INDIANAPOLIS -- Indiana is one of only five states in the country that does not have any type of hate crime laws on the books, and it will stay that way for at least another year.
The latest attempt at hate crime legislation died in the Indiana State Senate Tuesday morning.
“In the end, we were unable to come to a consensus on how to approach this issue," Senate President Pro Tempore David Long said. "Some members felt that making a list in Indiana code would inevitably leave someone off, some felt the bill was fine as it was, and some felt that Indiana code already allows the aggravator concept to apply in a bias-crime situation, which is true.
Marion County Prosecutor Terry Curry was in favor of the legislation, saying it would allow his office to seek higher penalties for hate-motivated acts.

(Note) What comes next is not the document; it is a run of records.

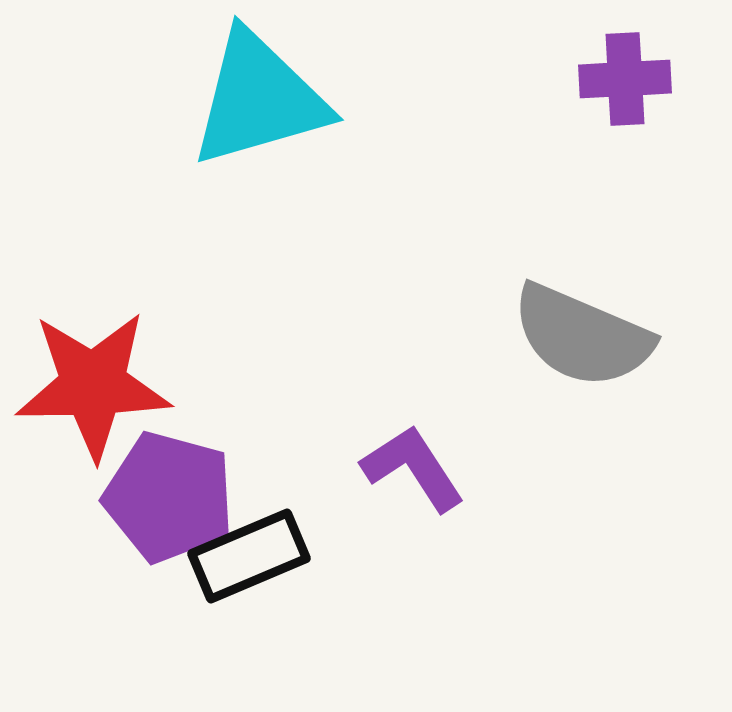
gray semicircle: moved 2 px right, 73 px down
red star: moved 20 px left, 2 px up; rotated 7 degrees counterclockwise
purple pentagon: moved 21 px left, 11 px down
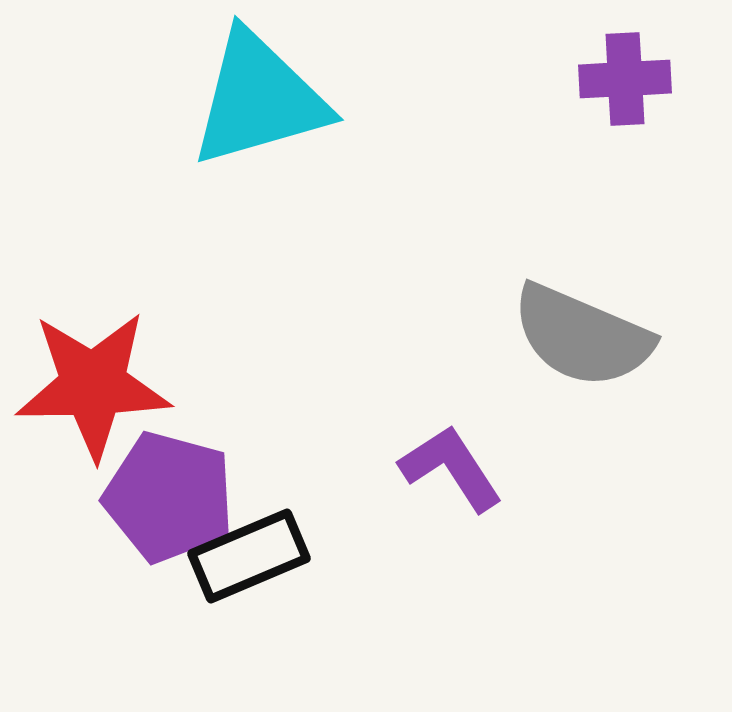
purple L-shape: moved 38 px right
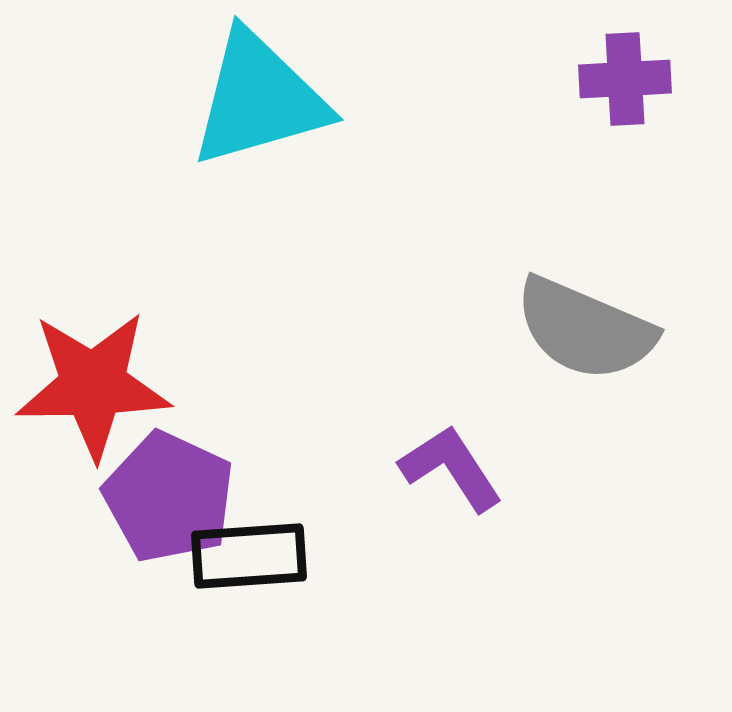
gray semicircle: moved 3 px right, 7 px up
purple pentagon: rotated 10 degrees clockwise
black rectangle: rotated 19 degrees clockwise
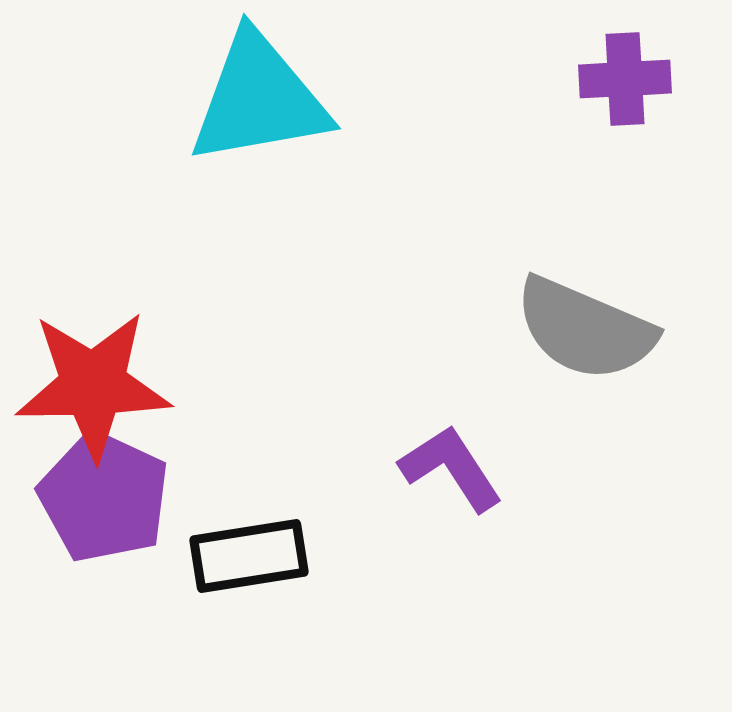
cyan triangle: rotated 6 degrees clockwise
purple pentagon: moved 65 px left
black rectangle: rotated 5 degrees counterclockwise
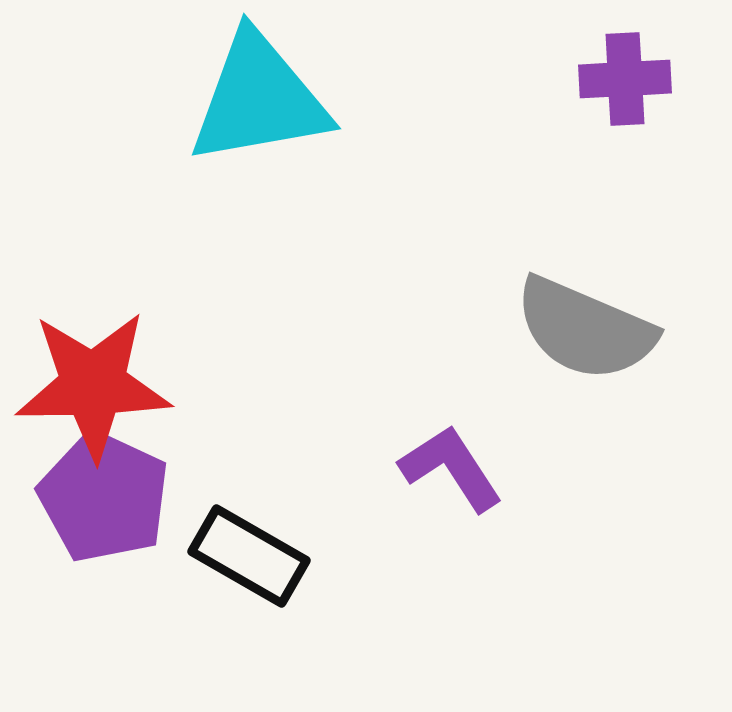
black rectangle: rotated 39 degrees clockwise
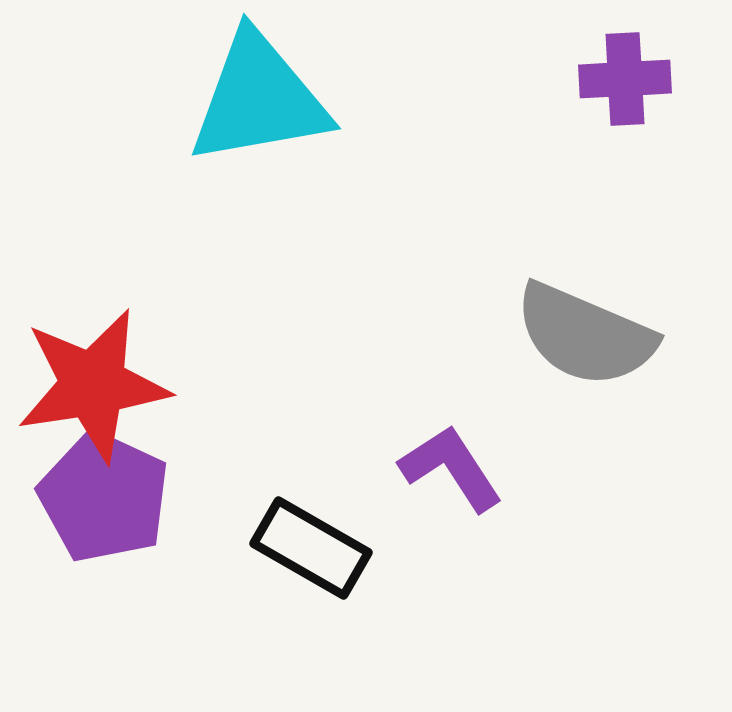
gray semicircle: moved 6 px down
red star: rotated 8 degrees counterclockwise
black rectangle: moved 62 px right, 8 px up
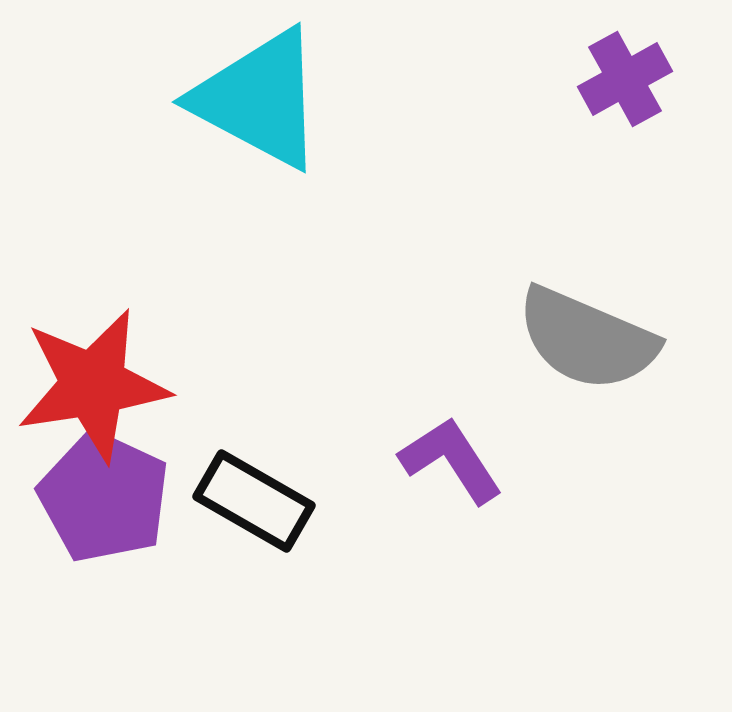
purple cross: rotated 26 degrees counterclockwise
cyan triangle: rotated 38 degrees clockwise
gray semicircle: moved 2 px right, 4 px down
purple L-shape: moved 8 px up
black rectangle: moved 57 px left, 47 px up
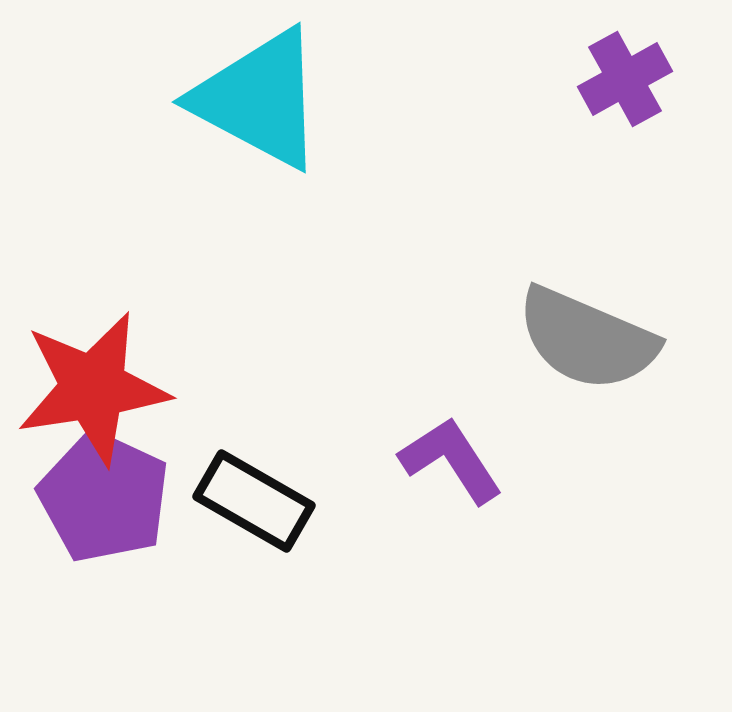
red star: moved 3 px down
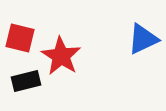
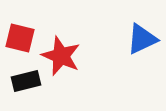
blue triangle: moved 1 px left
red star: rotated 9 degrees counterclockwise
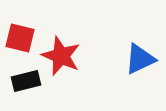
blue triangle: moved 2 px left, 20 px down
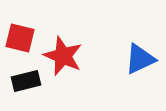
red star: moved 2 px right
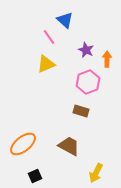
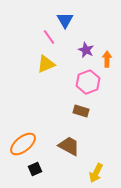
blue triangle: rotated 18 degrees clockwise
black square: moved 7 px up
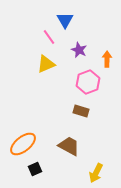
purple star: moved 7 px left
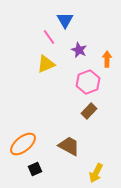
brown rectangle: moved 8 px right; rotated 63 degrees counterclockwise
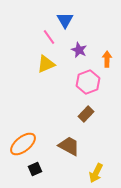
brown rectangle: moved 3 px left, 3 px down
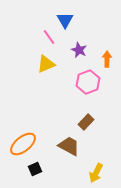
brown rectangle: moved 8 px down
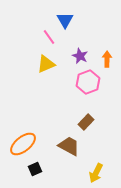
purple star: moved 1 px right, 6 px down
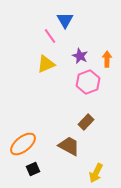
pink line: moved 1 px right, 1 px up
black square: moved 2 px left
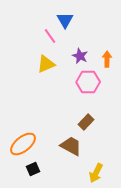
pink hexagon: rotated 20 degrees clockwise
brown trapezoid: moved 2 px right
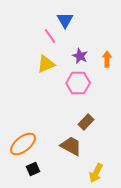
pink hexagon: moved 10 px left, 1 px down
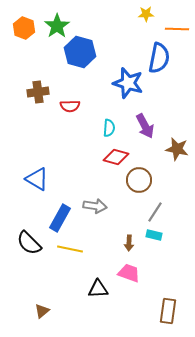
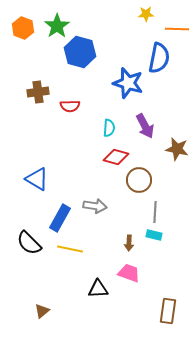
orange hexagon: moved 1 px left
gray line: rotated 30 degrees counterclockwise
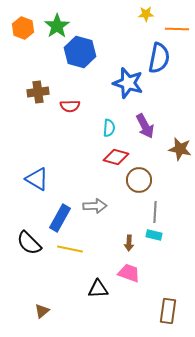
brown star: moved 3 px right
gray arrow: rotated 10 degrees counterclockwise
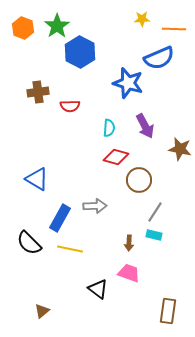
yellow star: moved 4 px left, 5 px down
orange line: moved 3 px left
blue hexagon: rotated 12 degrees clockwise
blue semicircle: rotated 56 degrees clockwise
gray line: rotated 30 degrees clockwise
black triangle: rotated 40 degrees clockwise
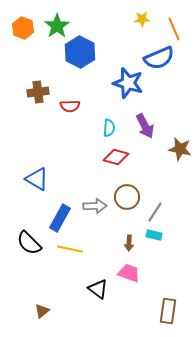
orange line: rotated 65 degrees clockwise
brown circle: moved 12 px left, 17 px down
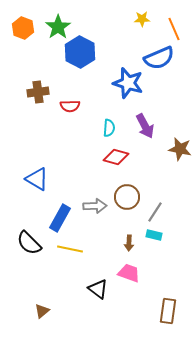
green star: moved 1 px right, 1 px down
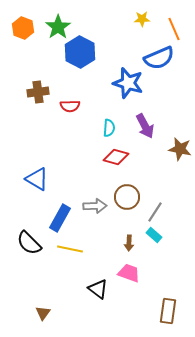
cyan rectangle: rotated 28 degrees clockwise
brown triangle: moved 1 px right, 2 px down; rotated 14 degrees counterclockwise
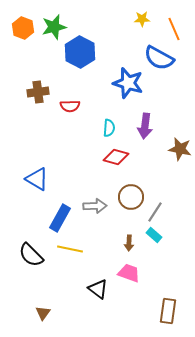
green star: moved 4 px left; rotated 20 degrees clockwise
blue semicircle: rotated 52 degrees clockwise
purple arrow: rotated 35 degrees clockwise
brown circle: moved 4 px right
black semicircle: moved 2 px right, 12 px down
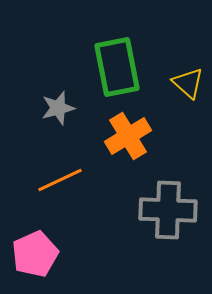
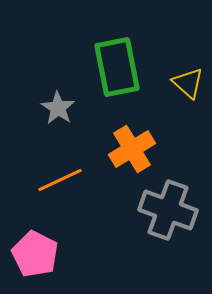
gray star: rotated 24 degrees counterclockwise
orange cross: moved 4 px right, 13 px down
gray cross: rotated 18 degrees clockwise
pink pentagon: rotated 21 degrees counterclockwise
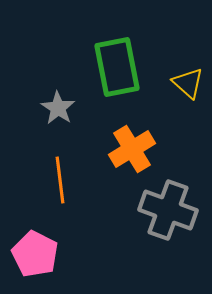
orange line: rotated 72 degrees counterclockwise
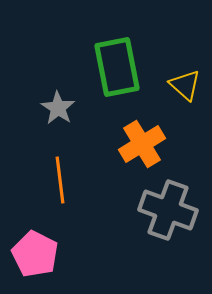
yellow triangle: moved 3 px left, 2 px down
orange cross: moved 10 px right, 5 px up
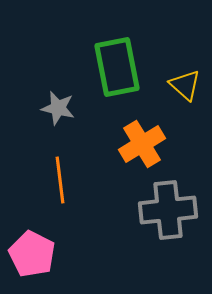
gray star: rotated 20 degrees counterclockwise
gray cross: rotated 26 degrees counterclockwise
pink pentagon: moved 3 px left
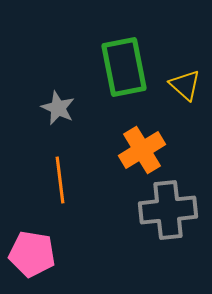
green rectangle: moved 7 px right
gray star: rotated 12 degrees clockwise
orange cross: moved 6 px down
pink pentagon: rotated 18 degrees counterclockwise
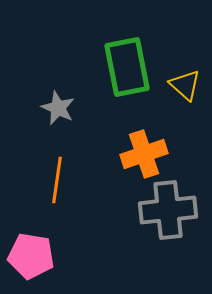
green rectangle: moved 3 px right
orange cross: moved 2 px right, 4 px down; rotated 12 degrees clockwise
orange line: moved 3 px left; rotated 15 degrees clockwise
pink pentagon: moved 1 px left, 2 px down
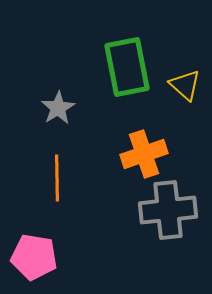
gray star: rotated 16 degrees clockwise
orange line: moved 2 px up; rotated 9 degrees counterclockwise
pink pentagon: moved 3 px right, 1 px down
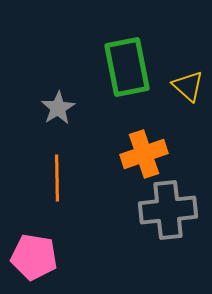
yellow triangle: moved 3 px right, 1 px down
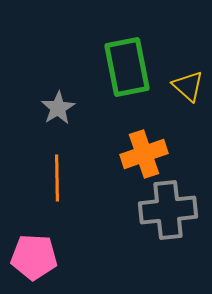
pink pentagon: rotated 6 degrees counterclockwise
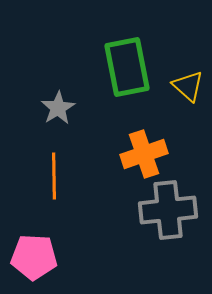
orange line: moved 3 px left, 2 px up
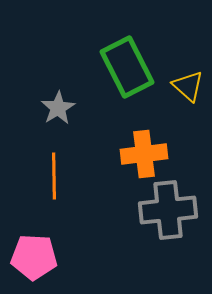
green rectangle: rotated 16 degrees counterclockwise
orange cross: rotated 12 degrees clockwise
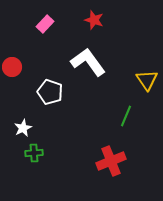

"I am exceedingly disappointed that the legislature has again failed to act on a hate crimes bill. Hate motivated crimes will continue to occur in our state. How we collectively identify and address those crimes should be clear and direct. We will not tolerate the targeting of fellow individuals due to their race, religion, sexual orientation, or other characteristic," said Curry.
Also in favor of the bill was La'Kysha Gardner, who is convinced her 15-year-old son was attacked and left for dead because of his race.
The mother of six said it wasn't long after she had moved her family to the Fort Wayne area from Illinois that another boy started threatening her son.
"Every name in the book he called him," Gardner said. "He called him the N-word and told him to go back to Africa or his mother would be next."
Gardener said her son was attacked on June 5 in their mobile home community.
"My son almost lost his life, all because we're African-American and we're from the wrong community," she said.